Abbreviation: APR,Average percentile rank.

^a Average (±SD) projected population coverage. ^b Average number of epitope hits/HLA combinations recognized by the population. ^c Minimum number of epitope hits/HLA combinations recognized by 90% of the population. Four HLA-II alleles (DRB5*01:01, DRB3*01:01, DRB4*01:01, and DRB3*02:02) were not available in population coverage calculation. NA: not available. Final selected CD4⁺ T-cell epitopes are indicated by #.

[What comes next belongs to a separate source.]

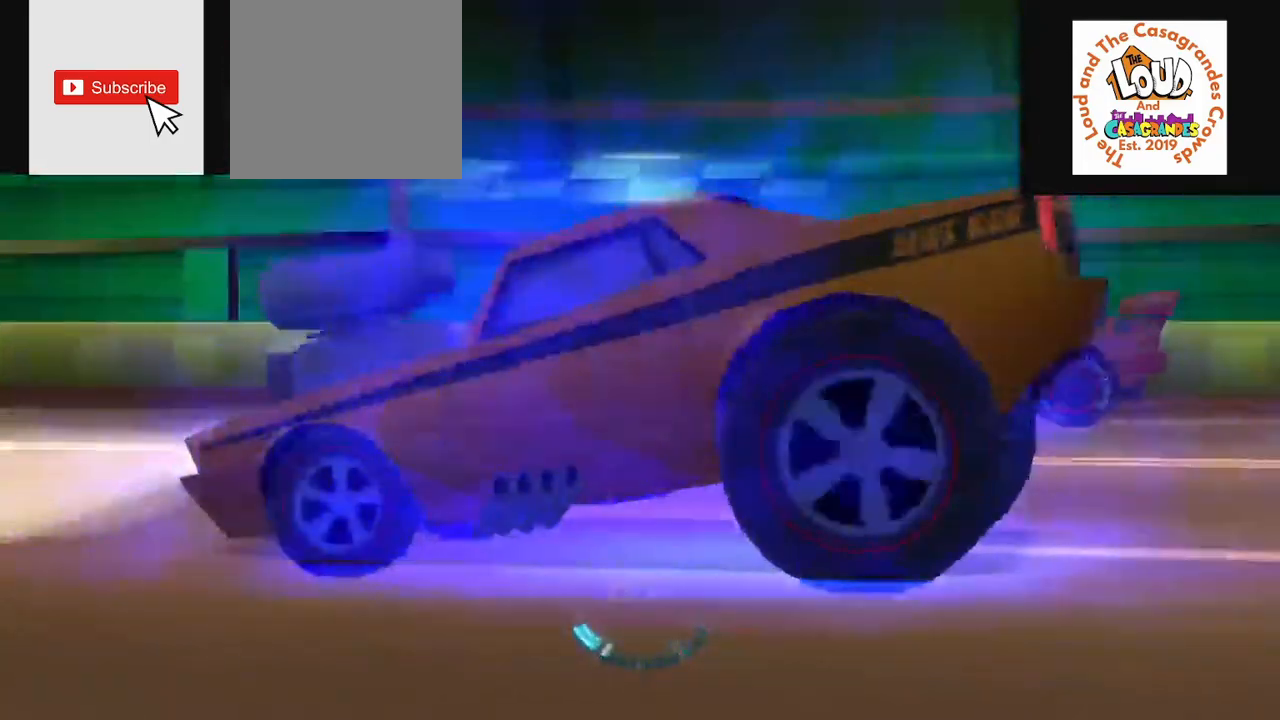
{"buttons": ["R2"], "left_stick": "center", "right_stick": "center", "events": [[33, "R2", "down"], [100, "R2", "up"], [167, "R2", "down"], [267, "R2", "up"], [334, "R2", "down"], [417, "R2", "up"], [451, "R2", "down"]]}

The scaffold of vaccine constructs and their features

For the rational design of the DPVC, we rendered the position of all final chosen B- and T-cell epitopes in the SARS-CoV-2 spike protein sequence (Fig. S5). Consequently, we found three peptide fragments (100–280, 430–590, and 1060–1150) containing the largest number of the overlapping immunodominant B- and T- cell epitopes. These fragments can cover 7 BCEs, 7 CD4⁺ T-cell epitopes, and 4 CD8⁺ T-cell epitopes (Fig. S5). Here, we designed two vaccine constructs based on the two different platforms:

(i) An adjuvanted DPVC, which needs to be produced, expressed, and purified in vitro, and injected subcutaneously.

(ii) A self-adjuvanted SAMV construct, which needs to be synthesized, produced as in vitro transcription process, delivered by employing a designated non-viral delivery system such as liposomal nanoformulation, administrated intramuscularly, and expressed in vivo.

The recombinant DPVC

In this platform, we designed an adjuvanted vaccine construct with a full-length of 984 amino acid residues. The different components of the vaccine are schematically represented in Fig. 6A. The result of PSIPRED web-server showed among 984 amino acids, 257 (26.12%), 204 (20.73%), and 523 (53.15%) amino acids are involved in α-helix, extended strand, and random coil, respectively. The map of the predicted secondary structure is shown in Fig. S6. The 3D structure of the MD-refined vaccine model is represented in Fig. 6B.

Fig. 6.

The molecular modeling of the designed DPVC. A) schematic diagram of the DPVC, including Flagellin C (1–495), and RS09 (101–107), two in vivo cleavable linkers (PPGVS and PPGVS), one PADRE sequence (AKFVAAWTLKAAA), and three peptide fragments covering the immunodominant B- and T-cell epitopes of spike glycoprotein. B) The structure of the molecular dynamics (MD)-refined vaccine model and its various constituent parts are visualized in surface (upper panel) and ribbon (lower panel) styles. The 3D models are represented by UCSF-Chimera software.⁷²C) The root-mean-square deviation (RMSD) trajectory of the DVC, showing the structural stability of the optimized vaccine model during a course of MD simulations (50000 ps). DPVC: domain-based protein vaccine construct. D: domain.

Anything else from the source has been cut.